L’équilibre, la Voie du Milieu du Bouddha, est ainsi la vision claire et profonde des flux constants d’interrelations qui se co-produisent mutuellement l’un l’autre, permettant à l’esprit - je cite la dernière phrase du livre de Joanna Macy (8), « cette flamme conditionnée et co-émergente, de ne plus fuir son interdépendance avec tous les phénomènes, mais plutôt de s’ouvrir en conscience et en joie à cela dont elle est une part indissoluble ». C’est le défi actuel et inéluctable que notre époque de déséquilibres nous adresse, afin que nous retrouvions nos liens avec tout le vivant et participions à la guérison de cette planète que nous sommes, pour les générations futures.


(1) Cet article sur l’équilibre est particulièrement inspiré par ma lecture de la thèse de Joanna Macy, The Dharma of natural systems, State University of New York Press, 1991. Cette question d’introduction apparaît dans la préface de son livre.

(2) Fliess-Gleichgewicht selon le terme de van Bertalanffy.

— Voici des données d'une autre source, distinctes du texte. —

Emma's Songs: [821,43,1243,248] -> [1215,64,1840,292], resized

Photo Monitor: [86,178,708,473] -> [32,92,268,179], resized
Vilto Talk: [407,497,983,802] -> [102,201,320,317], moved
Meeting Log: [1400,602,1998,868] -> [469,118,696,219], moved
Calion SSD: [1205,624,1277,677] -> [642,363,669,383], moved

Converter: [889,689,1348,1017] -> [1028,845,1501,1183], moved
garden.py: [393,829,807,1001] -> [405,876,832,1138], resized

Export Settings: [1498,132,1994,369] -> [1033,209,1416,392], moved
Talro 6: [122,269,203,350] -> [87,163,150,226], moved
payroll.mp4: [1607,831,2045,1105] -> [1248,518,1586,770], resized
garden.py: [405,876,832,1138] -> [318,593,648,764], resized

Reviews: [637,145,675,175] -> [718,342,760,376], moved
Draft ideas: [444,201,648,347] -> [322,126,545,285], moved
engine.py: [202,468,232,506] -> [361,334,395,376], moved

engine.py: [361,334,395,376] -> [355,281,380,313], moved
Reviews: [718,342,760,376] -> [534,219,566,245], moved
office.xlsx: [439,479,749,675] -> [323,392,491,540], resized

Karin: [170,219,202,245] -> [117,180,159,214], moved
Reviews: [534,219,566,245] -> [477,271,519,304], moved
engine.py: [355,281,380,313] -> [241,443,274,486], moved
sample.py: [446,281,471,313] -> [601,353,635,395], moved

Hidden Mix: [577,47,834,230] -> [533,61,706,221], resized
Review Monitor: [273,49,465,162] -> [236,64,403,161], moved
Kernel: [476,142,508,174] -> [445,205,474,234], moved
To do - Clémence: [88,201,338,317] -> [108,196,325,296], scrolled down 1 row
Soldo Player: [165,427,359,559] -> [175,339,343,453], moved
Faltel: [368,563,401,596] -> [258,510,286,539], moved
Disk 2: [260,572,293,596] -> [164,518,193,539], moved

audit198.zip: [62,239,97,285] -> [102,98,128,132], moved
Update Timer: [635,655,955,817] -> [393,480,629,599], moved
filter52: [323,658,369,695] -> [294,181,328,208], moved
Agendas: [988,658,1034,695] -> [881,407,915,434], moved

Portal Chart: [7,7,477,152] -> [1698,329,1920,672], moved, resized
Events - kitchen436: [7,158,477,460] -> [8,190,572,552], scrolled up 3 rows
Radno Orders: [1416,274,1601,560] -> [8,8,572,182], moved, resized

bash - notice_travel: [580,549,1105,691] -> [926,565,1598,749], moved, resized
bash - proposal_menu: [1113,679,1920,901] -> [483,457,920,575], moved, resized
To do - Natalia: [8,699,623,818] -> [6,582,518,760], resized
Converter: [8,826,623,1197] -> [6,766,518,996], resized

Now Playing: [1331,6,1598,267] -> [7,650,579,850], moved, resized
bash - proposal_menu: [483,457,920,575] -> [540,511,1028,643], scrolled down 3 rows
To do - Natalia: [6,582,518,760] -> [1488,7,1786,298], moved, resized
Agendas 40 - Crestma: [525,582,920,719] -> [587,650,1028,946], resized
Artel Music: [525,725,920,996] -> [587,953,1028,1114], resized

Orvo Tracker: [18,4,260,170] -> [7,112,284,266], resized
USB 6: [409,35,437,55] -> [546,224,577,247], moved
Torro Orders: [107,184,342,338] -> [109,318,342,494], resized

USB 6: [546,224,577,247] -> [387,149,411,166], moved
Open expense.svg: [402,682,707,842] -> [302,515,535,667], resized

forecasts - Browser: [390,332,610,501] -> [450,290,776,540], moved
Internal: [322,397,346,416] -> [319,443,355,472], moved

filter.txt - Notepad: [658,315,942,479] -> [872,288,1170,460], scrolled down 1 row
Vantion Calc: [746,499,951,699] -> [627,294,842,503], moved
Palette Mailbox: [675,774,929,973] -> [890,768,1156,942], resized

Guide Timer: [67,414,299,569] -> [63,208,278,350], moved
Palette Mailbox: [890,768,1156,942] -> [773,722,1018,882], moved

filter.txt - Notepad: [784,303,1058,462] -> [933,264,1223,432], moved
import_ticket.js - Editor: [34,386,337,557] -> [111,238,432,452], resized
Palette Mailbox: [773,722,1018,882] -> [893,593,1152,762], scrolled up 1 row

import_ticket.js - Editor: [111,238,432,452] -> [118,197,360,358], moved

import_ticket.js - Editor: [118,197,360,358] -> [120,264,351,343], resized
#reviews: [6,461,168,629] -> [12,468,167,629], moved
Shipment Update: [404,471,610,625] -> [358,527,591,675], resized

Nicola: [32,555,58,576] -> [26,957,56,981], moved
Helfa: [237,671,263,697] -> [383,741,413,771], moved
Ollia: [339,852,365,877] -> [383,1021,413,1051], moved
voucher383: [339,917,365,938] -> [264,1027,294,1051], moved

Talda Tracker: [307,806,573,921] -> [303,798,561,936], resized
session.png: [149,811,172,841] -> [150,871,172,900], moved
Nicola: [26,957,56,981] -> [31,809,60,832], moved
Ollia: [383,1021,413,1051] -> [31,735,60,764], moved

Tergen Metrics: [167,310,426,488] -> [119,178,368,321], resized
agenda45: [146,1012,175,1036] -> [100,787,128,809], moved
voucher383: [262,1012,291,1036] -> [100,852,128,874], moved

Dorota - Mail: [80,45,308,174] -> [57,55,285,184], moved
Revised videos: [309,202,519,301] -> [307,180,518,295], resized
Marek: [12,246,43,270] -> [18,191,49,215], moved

(3) The Dharma of natural systems, Joanna Macy, State University of New York Press, 1991, p.94.

(4) Ibidem, p.108, ma traduction.

(5) Cité par Joanna Macy, p.96.

(6) Le Bhikkhu, la Bhikkhuni, sont les noms donnés aux moines et moniales au temps du Bouddha.

(7) Âdittapariyâya Sutta, le Sermon du feu.

(8) The Dharma of natural systems, Joanna Macy, State University of New York Press, 1991, p.220, ma traduction.